## WORKING DATA:
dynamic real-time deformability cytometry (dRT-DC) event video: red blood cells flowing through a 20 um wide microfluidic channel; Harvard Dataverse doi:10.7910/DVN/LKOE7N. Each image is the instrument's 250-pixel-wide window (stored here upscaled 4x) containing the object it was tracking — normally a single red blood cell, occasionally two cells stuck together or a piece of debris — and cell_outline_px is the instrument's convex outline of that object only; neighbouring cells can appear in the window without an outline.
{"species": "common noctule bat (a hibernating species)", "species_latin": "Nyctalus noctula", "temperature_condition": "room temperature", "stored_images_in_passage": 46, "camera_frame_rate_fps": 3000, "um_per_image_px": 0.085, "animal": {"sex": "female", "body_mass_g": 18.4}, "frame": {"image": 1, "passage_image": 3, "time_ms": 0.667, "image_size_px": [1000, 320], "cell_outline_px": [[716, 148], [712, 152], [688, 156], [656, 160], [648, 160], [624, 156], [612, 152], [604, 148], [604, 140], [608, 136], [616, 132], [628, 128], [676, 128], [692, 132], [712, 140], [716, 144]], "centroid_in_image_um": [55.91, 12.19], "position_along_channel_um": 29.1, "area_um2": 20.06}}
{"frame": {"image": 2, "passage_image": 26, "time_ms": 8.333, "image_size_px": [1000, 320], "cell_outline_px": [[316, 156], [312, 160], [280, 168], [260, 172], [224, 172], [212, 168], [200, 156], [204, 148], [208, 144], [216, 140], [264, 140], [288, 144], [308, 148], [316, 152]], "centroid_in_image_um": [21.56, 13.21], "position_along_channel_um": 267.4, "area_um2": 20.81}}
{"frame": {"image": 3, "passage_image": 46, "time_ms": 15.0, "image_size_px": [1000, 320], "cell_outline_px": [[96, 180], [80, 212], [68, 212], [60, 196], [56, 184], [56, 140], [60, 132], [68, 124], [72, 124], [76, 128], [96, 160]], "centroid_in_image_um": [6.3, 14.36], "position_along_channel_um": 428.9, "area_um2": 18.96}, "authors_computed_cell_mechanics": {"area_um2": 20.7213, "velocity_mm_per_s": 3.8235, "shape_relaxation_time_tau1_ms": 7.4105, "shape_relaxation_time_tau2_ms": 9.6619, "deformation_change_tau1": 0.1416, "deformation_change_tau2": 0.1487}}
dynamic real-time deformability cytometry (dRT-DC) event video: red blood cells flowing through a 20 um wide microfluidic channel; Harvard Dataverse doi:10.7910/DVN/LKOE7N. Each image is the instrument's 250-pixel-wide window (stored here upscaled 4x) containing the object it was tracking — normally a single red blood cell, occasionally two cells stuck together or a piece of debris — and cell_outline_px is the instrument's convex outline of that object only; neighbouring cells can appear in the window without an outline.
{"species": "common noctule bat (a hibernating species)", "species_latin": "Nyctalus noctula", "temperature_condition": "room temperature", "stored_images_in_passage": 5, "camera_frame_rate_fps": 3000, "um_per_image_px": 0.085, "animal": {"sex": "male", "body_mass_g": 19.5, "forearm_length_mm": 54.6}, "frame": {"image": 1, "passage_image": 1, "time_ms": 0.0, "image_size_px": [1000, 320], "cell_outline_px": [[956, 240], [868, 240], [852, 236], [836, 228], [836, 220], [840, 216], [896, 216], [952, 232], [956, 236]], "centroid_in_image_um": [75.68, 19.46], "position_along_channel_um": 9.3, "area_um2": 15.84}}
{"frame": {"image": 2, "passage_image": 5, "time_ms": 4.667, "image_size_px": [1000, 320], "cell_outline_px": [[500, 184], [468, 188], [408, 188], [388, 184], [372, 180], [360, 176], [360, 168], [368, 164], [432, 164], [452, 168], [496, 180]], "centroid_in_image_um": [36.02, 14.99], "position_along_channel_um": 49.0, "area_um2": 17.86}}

## WHAT YOU SHOULD DO:
Write out every record, exactly as written.

## FINAL RESULT:
dynamic real-time deformability cytometry (dRT-DC) event video: red blood cells flowing through a 20 um wide microfluidic channel; Harvard Dataverse doi:10.7910/DVN/LKOE7N. Each image is the instrument's 250-pixel-wide window (stored here upscaled 4x) containing the object it was tracking — normally a single red blood cell, occasionally two cells stuck together or a piece of debris — and cell_outline_px is the instrument's convex outline of that object only; neighbouring cells can appear in the window without an outline.
{"species": "common noctule bat (a hibernating species)", "species_latin": "Nyctalus noctula", "temperature_condition": "room temperature", "stored_images_in_passage": 46, "camera_frame_rate_fps": 3000, "um_per_image_px": 0.085, "animal": {"sex": "female", "body_mass_g": 18.4}, "frame": {"image": 1, "passage_image": 3, "time_ms": 0.667, "image_size_px": [1000, 320], "cell_outline_px": [[716, 148], [712, 152], [688, 156], [656, 160], [648, 160], [624, 156], [612, 152], [604, 148], [604, 140], [608, 136], [616, 132], [628, 128], [676, 128], [692, 132], [712, 140], [716, 144]], "centroid_in_image_um": [55.91, 12.19], "position_along_channel_um": 29.1, "area_um2": 20.06}}
{"frame": {"image": 2, "passage_image": 26, "time_ms": 8.333, "image_size_px": [1000, 320], "cell_outline_px": [[316, 156], [312, 160], [280, 168], [260, 172], [224, 172], [212, 168], [200, 156], [204, 148], [208, 144], [216, 140], [264, 140], [288, 144], [308, 148], [316, 152]], "centroid_in_image_um": [21.56, 13.21], "position_along_channel_um": 267.4, "area_um2": 20.81}}
{"frame": {"image": 3, "passage_image": 46, "time_ms": 15.0, "image_size_px": [1000, 320], "cell_outline_px": [[96, 180], [80, 212], [68, 212], [60, 196], [56, 184], [56, 140], [60, 132], [68, 124], [72, 124], [76, 128], [96, 160]], "centroid_in_image_um": [6.3, 14.36], "position_along_channel_um": 428.9, "area_um2": 18.96}, "authors_computed_cell_mechanics": {"area_um2": 20.7213, "velocity_mm_per_s": 3.8235, "shape_relaxation_time_tau1_ms": 7.4105, "shape_relaxation_time_tau2_ms": 9.6619, "deformation_change_tau1": 0.1416, "deformation_change_tau2": 0.1487}}
dynamic real-time deformability cytometry (dRT-DC) event video: red blood cells flowing through a 20 um wide microfluidic channel; Harvard Dataverse doi:10.7910/DVN/LKOE7N. Each image is the instrument's 250-pixel-wide window (stored here upscaled 4x) containing the object it was tracking — normally a single red blood cell, occasionally two cells stuck together or a piece of debris — and cell_outline_px is the instrument's convex outline of that object only; neighbouring cells can appear in the window without an outline.
{"species": "common noctule bat (a hibernating species)", "species_latin": "Nyctalus noctula", "temperature_condition": "room temperature", "stored_images_in_passage": 5, "camera_frame_rate_fps": 3000, "um_per_image_px": 0.085, "animal": {"sex": "male", "body_mass_g": 19.5, "forearm_length_mm": 54.6}, "frame": {"image": 1, "passage_image": 1, "time_ms": 0.0, "image_size_px": [1000, 320], "cell_outline_px": [[956, 240], [868, 240], [852, 236], [836, 228], [836, 220], [840, 216], [896, 216], [952, 232], [956, 236]], "centroid_in_image_um": [75.68, 19.46], "position_along_channel_um": 9.3, "area_um2": 15.84}}
{"frame": {"image": 2, "passage_image": 5, "time_ms": 4.667, "image_size_px": [1000, 320], "cell_outline_px": [[500, 184], [468, 188], [408, 188], [388, 184], [372, 180], [360, 176], [360, 168], [368, 164], [432, 164], [452, 168], [496, 180]], "centroid_in_image_um": [36.02, 14.99], "position_along_channel_um": 49.0, "area_um2": 17.86}}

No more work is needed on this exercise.